* PAGE EXCERPT:
((

I would think of you as a pretty cool mom, joining in on the family snake fun. Yeah. =)
Visiting from SITS! Have an awesome and happy day!
Kelly Be A Fun Mum
July 24, 2010 at 11:54 amLOL
Thanks Diana
Gayle
July 23, 2010 at 8:34 amof course we impart our fears to our children sometimes without us knowing. I try so hard to keep my fears from my children because I want them to feel free to be curious and explore things. I however have not been really successful in keeping my irrational fear of lizards from them but happy to report that not one of my children are afraid of lizards so I guess I haven’t done too bad a job LOL
Kelly Be A Fun Mum
July 24, 2010 at 11:56 amYou rock Gayle
SquiggleMum
July 23, 2010 at 7:39 pmI absolutely think parents can pass their fears on, usually completely unintentionally. I applaud you Kelly for stepping up as a mother to set the example for your kids. I think it’s really important that we teach our kids how to respond to fear.
Kelly Be A Fun Mum
July 24, 2010 at 12:00 pmThank Cath. I like how you’ve brought out teaching kids how to respond to fear.
Mon
July 23, 2010 at 9:37 pmThis is one of my biggest “issues” as a parent! I was only talking about this very thing to my huband the other day.
I am absolutely terrified of swooping magpies (so much so that I don’t do outdoor exercise from late Aug to Nov so to avoid being swooped). This year, however I will have a one year old who will want to play and do all of the outdoor things we normally do and I certainly don’t want to instill in her the fear that I have. Obviously I want to keep her safe but I don’t ever want her to be frightened. Cautious, yes. Scared, no. So it looks like I’m just going to have to be brave this Spring and face my fears.
While we’re on the subject of fears and being afraid of things…. My husband and I have talked about the topic of labelling our daughter as being “afraid” of things. My MIL once said that our daughter was “scared of the dark” because she liked having a night light on at one stage. When we got home I talked to Travis about this and said that I didn’t like the idea of other people’s labels becoming Gabby’s self talk. It was a great conversation to have.

))

* WORK TO COMPLETE:
a: From the blog comments about parents passing fears to their children, copy the passage starting with "I am absolutely" and going on through "face my fears.".
b: Carry on the blog comments about parents passing fears to their children from the point where they end.

(Dataset excerpts)
((

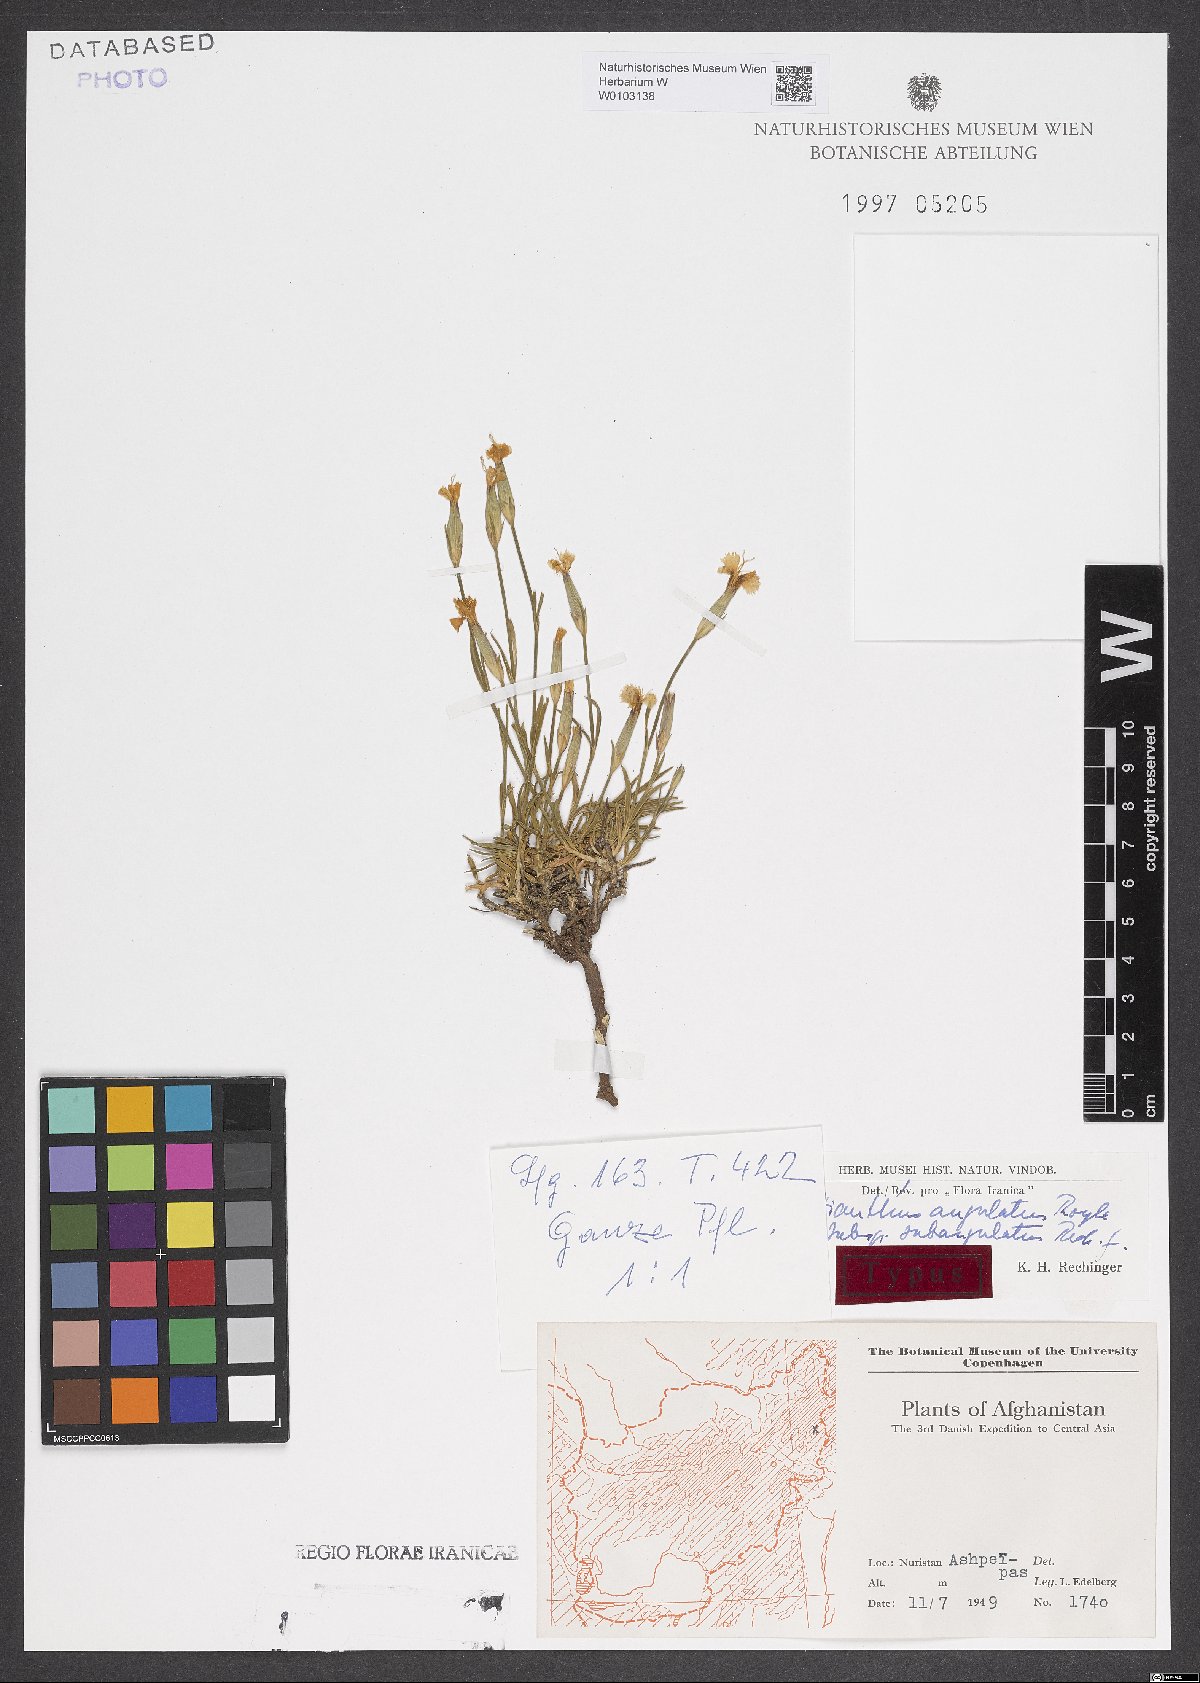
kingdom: Plantae
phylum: Tracheophyta
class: Magnoliopsida
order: Caryophyllales
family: Caryophyllaceae
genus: Dianthus
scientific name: Dianthus angulatus
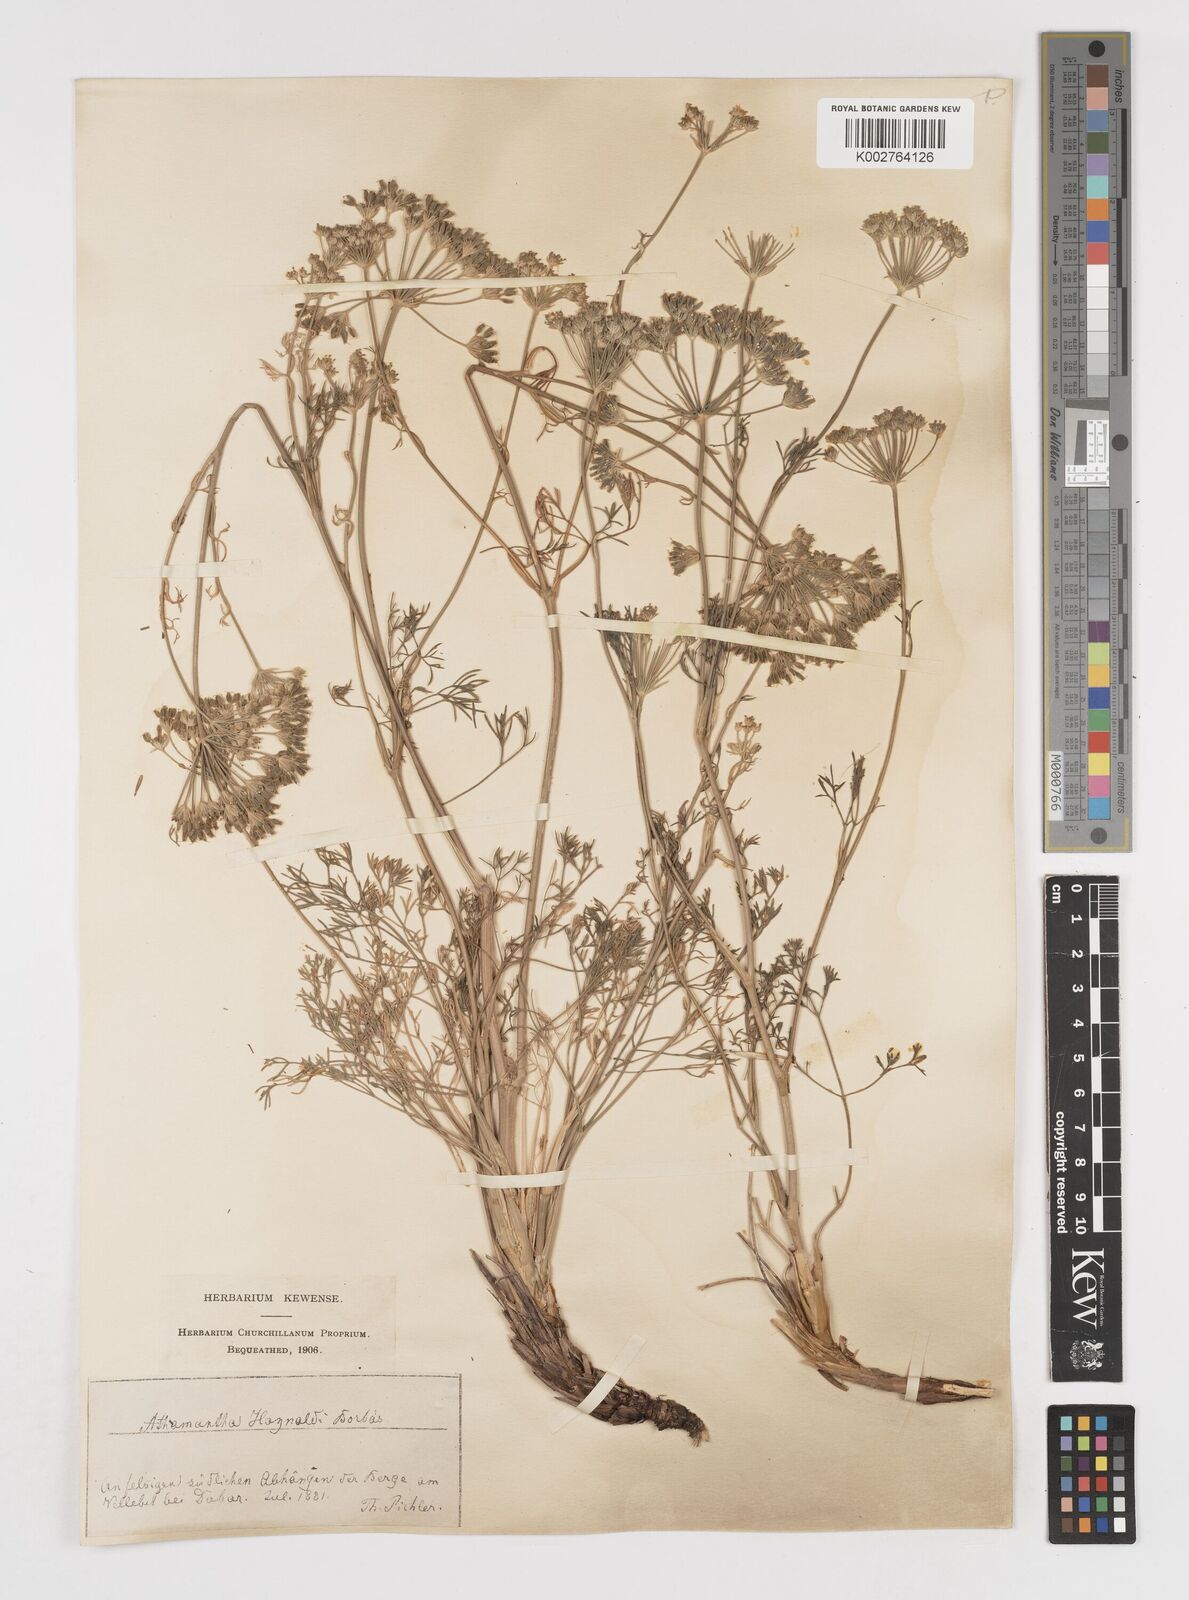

))

* ANSWERS BY TASK:
a:
I am absolutely terrified of swooping magpies (so much so that I don’t do outdoor exercise from late Aug to Nov so to avoid being swooped). This year, however I will have a one year old who will want to play and do all of the outdoor things we normally do and I certainly don’t want to instill in her the fear that I have. Obviously I want to keep her safe but I don’t ever want her to be frightened. Cautious, yes. Scared, no. So it looks like I’m just going to have to be brave this Spring and face my fears.

b:
Ok, that’s my rant over and done with. 🙂
Kelly Be A Fun Mum
July 24, 2010 at 12:04 pmThis is really interesting Mon. I love how you’ve been talking about it. You know, you’re already half way there! I think on of points coming out of this comment tread is that not expecting our children NOT to have any fears, but showing and helping them how to know how to deal with it.
Elizabeth
July 24, 2010 at 11:33 amAren’t we all afraid of something?? My bent, your bent, my kids bent, to areas that scare us. When something arises, like my daughters scary dream that she just will not let go sigh…lol, I try to make it a ‘learning moment’. We talk about what we can learn from the situation and what we can focus on instead.
This means I have to do this myself too! The most powerful weapon I have when my daughters witness my fear is to ‘example’ my choice in how I respond and what I will focus on too, not just in my own mind but out loud, verbally.
Sounds easy, but it’s hard, because it’s easy to forget that little eyes and ears are always taking my life in!
Kelly Be A Fun Mum
July 24, 2010 at 12:07 pmIsn’t it just amazing! When you have kids you HAVE to put your money where your mouth is! This has been a huge learning curve for me: learning to be an example… and if necessary use words.
I really love the point you’ve raised here Liz. The point of being a good example of how to deal with fear, not avoiding fear altogether.